### Énoncé
Recopiez l'extrait sur la lumière depuis « Puis, un jour, peut-être » jusqu'à « est si vitale. », en substituant « tube » à « néon ».

### Extrait du texte
En plus d’accroître la perception visuelle, la luminosité est liée à des idées religieuses. La lumière est à la fois un phénomène physique et une expérience spirituelle, et l’expérience de la lumière peut servir « de pont entre les plans physique et spirituel de notre expérience » (Kapstein 2004 : 1). Dans l’islam, cette complémentarité de la lumière et de la spiritualité se reflète dans le grand nombre de références qui lui sont faites. L’un des 99 noms de Dieu est « Lumière » (al-nur) ; le minaret de la mosquée d’où l’imam appelle à la prière signifie littéralement « lieu de lumière » ou « phare », et une métaphore courante associe Dieu à la lumière tandis que le prophète Mahomet est la lampe (Campo 1991 : 174 ; voir aussi Coran 24:35). Il a été suggéré que l’éclairage des mosquées est pensé pour souligner l’unité des fidèles en illuminant complètement toutes les parties de l’intérieur (Antonakaki 2007). Les ombres et les zones sombres sont censées être les endroits où résident les esprits (les djinns) et où rôde l’infortune. On prend également des mesures pour se protéger de ces dangers en concevant l’éclairage pour éviter les ombres dans la maison (voir Al-Salameen et Falahat 2009). Dans cette région de la Jordanie, marcher dans certaines zones et pénétrer dans certaines grottes la nuit était considéré comme un test de virilité, et si les gens faisaient souvent remarquer qu’aucun djinn n’oserait se risquer dans la lumière de la ville, la transition lumineuse au moment du crépuscule était souvent marquée en faisant brûler de l’encens à des fins de purification spirituelle.

Objets d’harmonisation

Dans la maison de Faisal, la lumière électrique améliore ainsi la perception visuelle de la pièce peu meublée et lui confère une connotation religieuse en éliminant l’ombre et les dangers potentiels qui rôdent dans l’obscurité. Cependant, on peut s’interroger ici sur la couleur verte qui teinte la pièce durant les heures ensoleillées de la journée. Comment comprendre un tel choix d’éclairage ? On peut découvrir certaines indications dans l’étude que fait Michael Gilsenan (1982 : 266) d’un rituel soufi, le dhikr (commémoration/souvenir de Dieu ; également orthographié zikr), au Caire, en Égypte. Tout en s’efforçant de comprendre le sens de cet évènement spirituel, Gilsenan s’est aperçu que son problème n’était pas son incapacité à écouter les hymnes ou sa difficulté à comprendre l’arabe. Au contraire, la difficulté venait de la lumière verte d’un néon dans la mosquée qui détruisait en lui tout sentiment de paix intérieure. Il lui était impossible de faire abstraction de la lumière verte de ce néon qui, pour lui, connotait la commercialisation du kitsch. Gilsenan écrit :

Puis, un jour, peut-être huit ou neuf mois après mes premières observations hésitantes du dhikr, je me suis détourné sans y penser des corps qui se balançaient et des rythmes du souvenir de Dieu et j’ai vu, non pas le néon, mais simplement le verdoiement. Le verdoiement et les lettres qui ne « signifiaient » rien, mais qui étaient simplement de puissantes icônes en elles-mêmes. Il n’y avait aucun décalage entre la couleur, la forme, la lumière et les silhouettes. À partir de ce moment irréfléchi et inattendu, j’ai complètement cessé de voir le néon. […] C’est l’expérience directe, autocréatrice et recréatrice du verdoiement qui « tout simplement est » pour les musulmans, d’une façon particulièrement ordinaire, à la fois intimement la même et distincte de la nôtre, qui est si vitale.

### Données disponibles
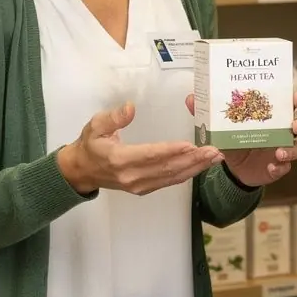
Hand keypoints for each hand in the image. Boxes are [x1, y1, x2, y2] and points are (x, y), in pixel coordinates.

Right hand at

### Réponse
Puis, un jour, peut-être huit ou neuf mois après mes premières observations hésitantes du dhikr, je me suis détourné sans y penser des corps qui se balançaient et des rythmes du souvenir de Dieu et j’ai vu, non pas le tube, mais simplement le verdoiement. Le verdoiement et les lettres qui ne « signifiaient » rien, mais qui étaient simplement de puissantes icônes en elles-mêmes. Il n’y avait aucun décalage entre la couleur, la forme, la lumière et les silhouettes. À partir de ce moment irréfléchi et inattendu, j’ai complètement cessé de voir le tube. […] C’est l’expérience directe, autocréatrice et recréatrice du verdoiement qui « tout simplement est » pour les musulmans, d’une façon particulièrement ordinaire, à la fois intimement la même et distincte de la nôtre, qui est si vitale.